Lariks is een diverse wijk als het gaat om etniciteit, inkomen en opleidingsniveau. “Diversiteit is rijkdom en biedt kansen”, vindt Miriam. “Er wonen hier veel actieve bewoners, maar er zijn ook bewoners die moeilijker te bereiken zijn: de stille stem. Actium en Vaart Welzijn komen bij deze mensen achter de voordeur, en Interzorg kan goed in contact zijn met ouderen in de wijk. Daarom is die samenwerking ook zo belangrijk.” Veel van wat binnen de wijkaanpak wordt opgepakt, is gericht op ontmoeting en naar elkaar omkijken.

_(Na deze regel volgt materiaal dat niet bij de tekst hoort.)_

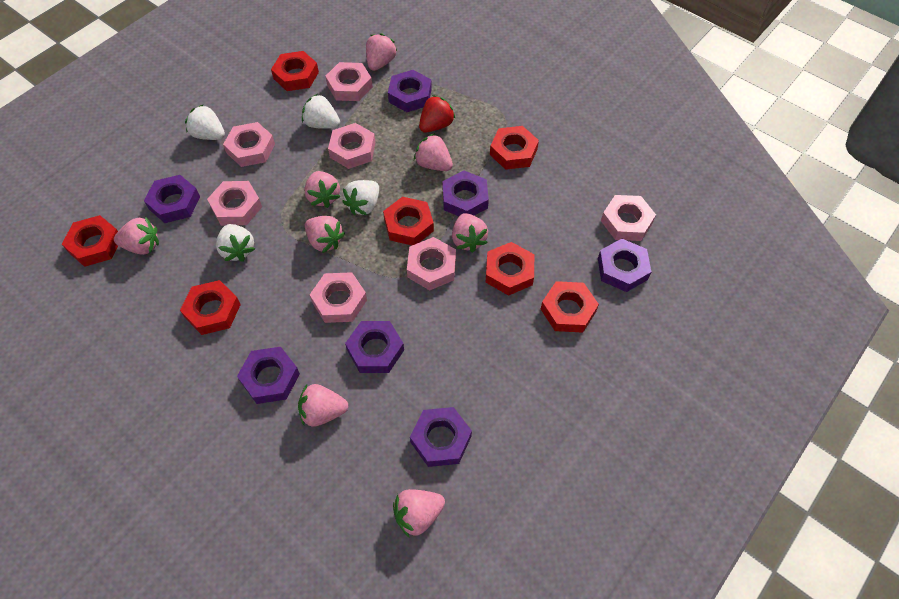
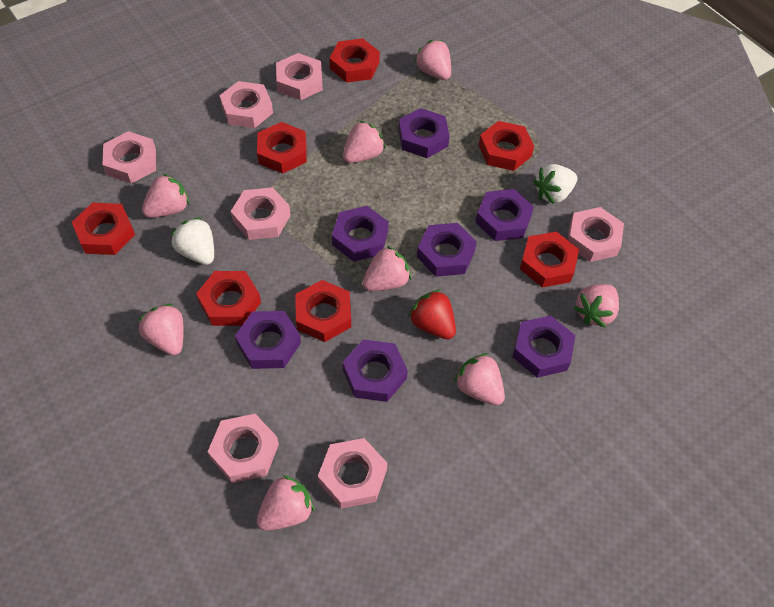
white strawberry: [185,104,225,140] [216,224,255,262] [302,94,340,129] [342,180,379,215] = 4 -> [171,217,214,265] [533,164,578,204] = 2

Bedoeld om de onderlinge verbondenheid te vergroten. Miriam: “Want dat vergroot welzijn en heeft een positief effect op de gezondheid van mensen. Zo ken ik het verhaal van een mevrouw wier man in een zorglocatie woonde. Zij verzorgde daar haar man en deed er vrijwilligerswerk. Toen haar man kwam te overlijden, kwam ze thuis te zitten en raakte ze depressief. Ze ging met haar klachten naar de huisarts. In plaats van haar medicatie voor te schrijven, gaf hij haar als tip naar een buurthuis te gaan. Ze is helemaal opgeleefd. Dat is de kracht van verbinding.”

Straat openbreken

Het is duidelijk: bij wijkgericht werken heb je elkaar nodig. Het voorkomt bovendien dat je drie keer hetzelfde wiel uitvindt. Of, zoals Miriam het mooi zegt: “Het is beter dat de straat maar één keer open gaat dan drie keer.” Tegelijkertijd levert samenwerking ook spanning op. Jovancka: “We werken nu vooral op basis van vertrouwen en we zien dat er in alle lagen positieve energie zit. Maar omdat vertrouwen ook vaak persoonsgebonden is, zit daar ook een risico.” Miriam vult aan: “Het is niet vrijblijvend. We hebben bepaalde verwachtingen naar elkaar uitgesproken. Wij dienen als gemeente daarin het algemeen belang. Het gaat werken als we altijd streven naar een win-winsituatie en elkaars rol in het geheel erkennen.”